→ EXERCISE DIRECTIONS: Continue the passage on library interior design from the point where it stops.

→ PASSAGE FOR REVIEW:
================================
In keeping with the stereotypes associated with libraries, library interior design is seen by some as a reasonably monotonous and boring practice. While there are iconic libraries that appeal to book and architecture lovers alike, many tend to believe these spaces are far from creative in their design.
This notion, however, is changing.
The architecture and interior design of functional public spaces in the 21st century have seen a distinct shift. Hospitals and educational facilities have lost their institutionalised feel of yesteryear in favour of design that engages, encourages comfort and inspires healing in the former and learning in the latter. Libraries are now following suit.
Rather than being harsh or austere, the newest wave of libraries are as much about quiet learning as they are about interaction and communication.
While the change can be attributed to a variety of factors, one key justification for the design change is a shift in library politics and culture. According to New South Wales state librarian Alex Byrne, library culture has become far more flexible than ever before.
”We have quiet places in the library for people who want to concentrate but we don’t insist on quiet libraries,” says Byrne. “That is because we realise it is a social activity.”
Byrne says libraries are now seen as community spaces that emphasise socialisation and interaction, and this is where the design element comes into play. Instead of standing as function-orientated spaces, they are now promoted for their comfort – a home away from home of sorts.
================================
Extracted records
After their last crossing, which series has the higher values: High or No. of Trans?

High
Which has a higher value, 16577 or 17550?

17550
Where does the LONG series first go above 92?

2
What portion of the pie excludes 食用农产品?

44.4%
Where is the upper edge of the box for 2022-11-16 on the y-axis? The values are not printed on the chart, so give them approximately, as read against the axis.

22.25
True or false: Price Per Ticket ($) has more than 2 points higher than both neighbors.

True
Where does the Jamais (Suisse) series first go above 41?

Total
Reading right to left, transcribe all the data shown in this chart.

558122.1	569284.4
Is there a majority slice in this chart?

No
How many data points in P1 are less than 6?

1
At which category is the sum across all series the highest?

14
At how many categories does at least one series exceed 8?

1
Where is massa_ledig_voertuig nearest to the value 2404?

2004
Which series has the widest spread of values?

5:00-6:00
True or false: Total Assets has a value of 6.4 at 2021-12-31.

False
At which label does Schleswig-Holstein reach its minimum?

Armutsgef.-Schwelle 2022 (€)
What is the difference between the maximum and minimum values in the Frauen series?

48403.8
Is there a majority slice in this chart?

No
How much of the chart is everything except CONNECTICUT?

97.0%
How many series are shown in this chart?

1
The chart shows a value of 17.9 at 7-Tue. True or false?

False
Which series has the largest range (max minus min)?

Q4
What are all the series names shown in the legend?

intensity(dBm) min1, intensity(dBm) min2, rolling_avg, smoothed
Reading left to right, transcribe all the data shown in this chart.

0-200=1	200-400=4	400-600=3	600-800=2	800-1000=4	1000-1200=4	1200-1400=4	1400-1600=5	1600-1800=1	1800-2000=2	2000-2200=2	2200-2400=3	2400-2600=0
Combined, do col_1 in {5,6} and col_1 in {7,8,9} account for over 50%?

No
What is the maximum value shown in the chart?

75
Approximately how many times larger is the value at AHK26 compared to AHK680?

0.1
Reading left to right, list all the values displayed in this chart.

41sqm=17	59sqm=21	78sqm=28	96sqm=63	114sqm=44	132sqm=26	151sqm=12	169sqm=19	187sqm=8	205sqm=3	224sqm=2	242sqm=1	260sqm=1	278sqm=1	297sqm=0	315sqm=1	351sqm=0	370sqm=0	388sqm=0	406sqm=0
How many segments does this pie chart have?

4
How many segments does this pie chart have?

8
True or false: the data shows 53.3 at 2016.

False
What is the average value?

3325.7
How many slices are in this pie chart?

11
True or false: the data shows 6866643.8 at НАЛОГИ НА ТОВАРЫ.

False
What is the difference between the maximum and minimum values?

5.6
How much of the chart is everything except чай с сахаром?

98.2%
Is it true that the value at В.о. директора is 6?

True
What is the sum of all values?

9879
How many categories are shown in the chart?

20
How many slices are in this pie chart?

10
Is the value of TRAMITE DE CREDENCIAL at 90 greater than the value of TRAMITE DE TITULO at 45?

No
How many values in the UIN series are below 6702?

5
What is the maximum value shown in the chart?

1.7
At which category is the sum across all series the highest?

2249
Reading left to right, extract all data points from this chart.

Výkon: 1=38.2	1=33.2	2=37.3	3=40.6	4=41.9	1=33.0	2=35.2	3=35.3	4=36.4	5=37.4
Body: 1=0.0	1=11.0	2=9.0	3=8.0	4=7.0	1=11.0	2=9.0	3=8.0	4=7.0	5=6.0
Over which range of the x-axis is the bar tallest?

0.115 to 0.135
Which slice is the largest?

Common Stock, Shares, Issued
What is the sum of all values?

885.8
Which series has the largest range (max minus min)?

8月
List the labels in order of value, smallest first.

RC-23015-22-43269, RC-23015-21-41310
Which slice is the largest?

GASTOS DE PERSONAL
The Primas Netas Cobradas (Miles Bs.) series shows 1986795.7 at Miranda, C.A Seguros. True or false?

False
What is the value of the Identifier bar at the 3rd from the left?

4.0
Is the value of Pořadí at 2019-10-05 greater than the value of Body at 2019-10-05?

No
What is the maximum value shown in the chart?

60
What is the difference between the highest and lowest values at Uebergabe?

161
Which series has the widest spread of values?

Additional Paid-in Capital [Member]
================================
→ TASK RESPONSE:
”Physically, they are now much less warehouses of books, but now very much like work rooms and living rooms,” says Byrne.
This change has allowed designers to get creative to develop spaces that are recognised for more than their function.
Yale University’s Beinecke Rare Book and Manuscript Library in Connecticut, USA plays with the notion of form and function, with the cave-like space as welcoming and comfortable as it is dramatic and unique.
While not quite so luxurious or comforting, the José Vasconcelos Library in Mexico City, Mexico is a testament to transparent design. The entire space was built using transparent or semi-transparent materials, optimising light, showcasing both the endless sea of books and the library’s centerpiece, an enormous whale skeleton.
Libraries are not just pigeonholed as quiet, functional space anymore; they can be a talking point. With the changing attitudes within these spaces, contrary to the stereotype, library visitors can even talk about the design while still in the library.